12. Il résulte de tout ce qui précède que, sous réserve du dégrèvement prononcé en cours d'instance, M. et Mme A B ne sont pas fondés à soutenir que c'est à tort que, par le jugement attaqué, le tribunal administratif de Dijon a rejeté leur demande s'agissant des impositions restant en litige.

13. L'Etat n'est pas la partie perdante pour l'essentiel dans la présente instance. Par suite, les conclusions de M. et Mme A B présentées au titre de l'article L. 761-1 du code de justice administrative ne peuvent qu'être rejetées.

DÉCIDE :

Article 1er : A concurrence de 61 euros, il n'y a plus lieu de statuer sur les conclusions aux fins de décharge, en droit et pénalités, des cotisations de contributions sociales mises à la charge de M. et Mme A B au titre de l'année 2017.

Article 2 : Le surplus des conclusions de la requête est rejeté.

Article 3 : Le présent arrêt sera notifié à M. et Mme C B et au ministre de l'économie, des finances et de la souveraineté industrielle et numérique.

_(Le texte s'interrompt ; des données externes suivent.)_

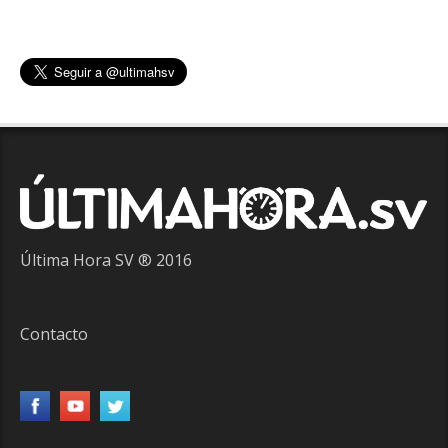
Última Hora SV ® 2016
Contacto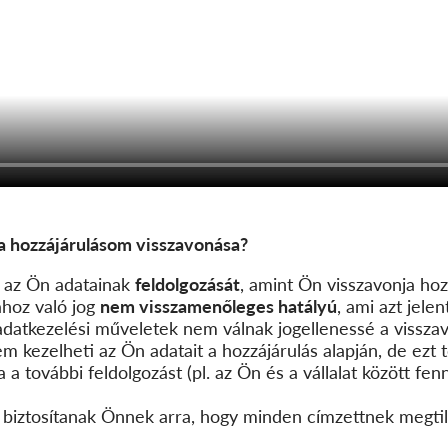
a hozzájárulásom visszavonása?
az Ön adatainak
feldolgozását
, amint Ön visszavonja hoz
ához való jog
nem visszamenőleges hatályú
, ami azt jelen
 adatkezelési műveletek nem válnak jogellenessé a vissza
em kezelheti az Ön adatait a hozzájárulás alapján, de ezt
 a további feldolgozást (pl. az Ön és a vállalat között fen
 biztosítanak Önnek arra, hogy minden címzettnek megtilt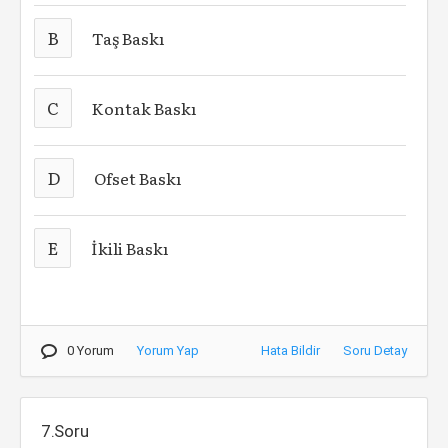
B
Taş Baskı
C
Kontak Baskı
D
Ofset Baskı
E
İkili Baskı
0 Yorum
Yorum Yap
Hata Bildir
Soru Detay
7.Soru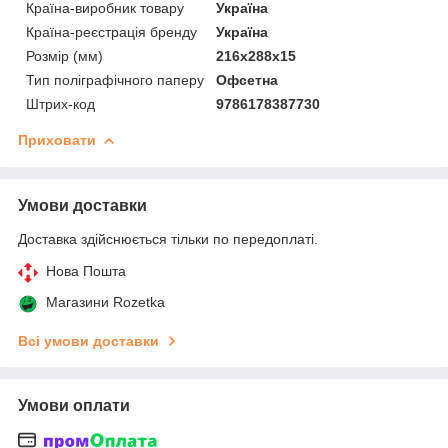
Країна-виробник товару
Україна
Країна-реєстрація бренду
Україна
Розмір (мм)
216х288x15
Тип поліграфічного паперу
Офсетна
Штрих-код
9786178387730
Приховати
Умови доставки
Доставка здійснюється тільки по передоплаті.
Нова Пошта
Магазини Rozetka
Всі умови доставки
Умови оплати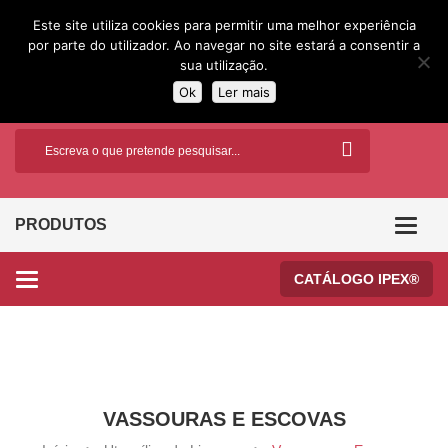
Este site utiliza cookies para permitir uma melhor experiência
por parte do utilizador. Ao navegar no site estará a consentir a
sua utilização.
Ok
Ler mais
PRODUTOS
Categor
CATÁLOGO IPEX®
Categories
VASSOURAS E ESCOVAS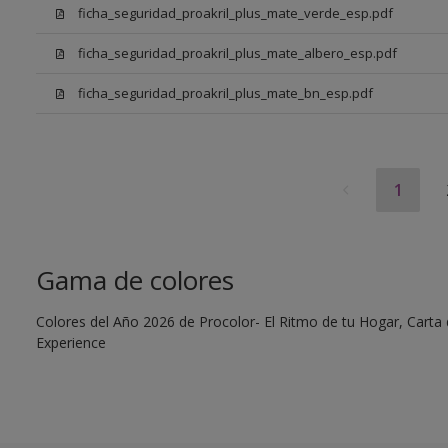
ficha_seguridad_proakril_plus_mate_verde_esp.pdf
ficha_seguridad_proakril_plus_mate_albero_esp.pdf
ficha_seguridad_proakril_plus_mate_bn_esp.pdf
1
Gama de colores
Colores del Año 2026 de Procolor- El Ritmo de tu Hogar, Carta d
Experience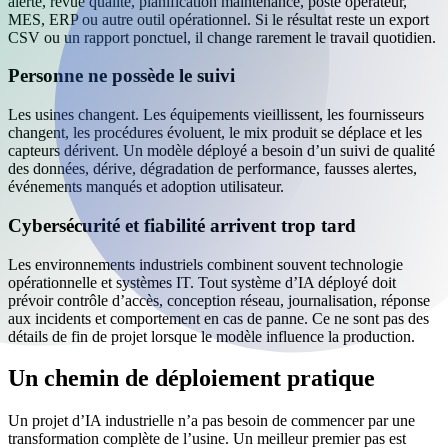
alerte, revue qualité, planification maintenance, poste opérateur,
MES, ERP ou autre outil opérationnel. Si le résultat reste un export
CSV ou un rapport ponctuel, il change rarement le travail quotidien.
Personne ne possède le suivi
Les usines changent. Les équipements vieillissent, les fournisseurs
changent, les procédures évoluent, le mix produit se déplace et les
capteurs dérivent. Un modèle déployé a besoin d’un suivi de qualité
des données, dérive, dégradation de performance, fausses alertes,
événements manqués et adoption utilisateur.
Cybersécurité et fiabilité arrivent trop tard
Les environnements industriels combinent souvent technologie
opérationnelle et systèmes IT. Tout système d’IA déployé doit
prévoir contrôle d’accès, conception réseau, journalisation, réponse
aux incidents et comportement en cas de panne. Ce ne sont pas des
détails de fin de projet lorsque le modèle influence la production.
Un chemin de déploiement pratique
Un projet d’IA industrielle n’a pas besoin de commencer par une
transformation complète de l’usine. Un meilleur premier pas est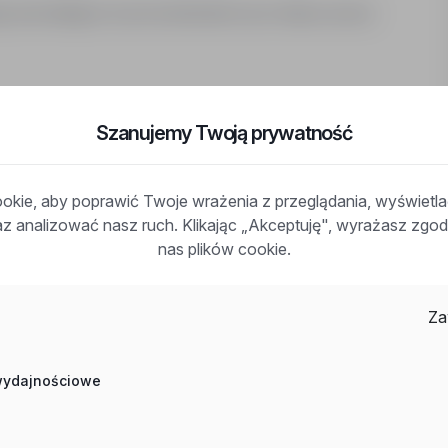
o (pozwalająca na porozumiewanie się w miejscu pracy)
macyjny i oznacza, że ogłoszenie jest skierowane do
Szanujemy Twoją prywatność
ciowej, w tym mężczyzn, kobiet oraz osób niebinarnych.
e stanowi kryterium różnicującego i nie ma wpływu na
 rekrutacyjnego. Proces rekrutacji prowadzony jest z
kie, aby poprawić Twoje wrażenia z przeglądania, wyświetl
 traktowania i niedyskryminacji.
raz analizować nasz ruch. Klikając „Akceptuję", wyrażasz zg
nas plików cookie.
Za
 wydajnościowe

Délibéré après l'audience du 16 février 2023, à laquelle siégeaient :

M. Pruvost, président de chambre,

Mme Courbon, présidente-assesseure,

M. Pin, premier conseiller.

Rendu public par mise à disposition au greffe, le 9 mars 2023.

Le rapporteur,

F.-X. Pin

Le président,

D. PruvostLa greffière,

N. Lecouey

La République mande et ordonne au ministre de l'économie, des finances et de la souveraineté industrielle et numérique, en ce qui le concerne, ou à tous commissaires de justice à ce requis, en ce qui concerne les voies de droit commun contre les parties privées, de pourvoir à l'exécution de la présente décision.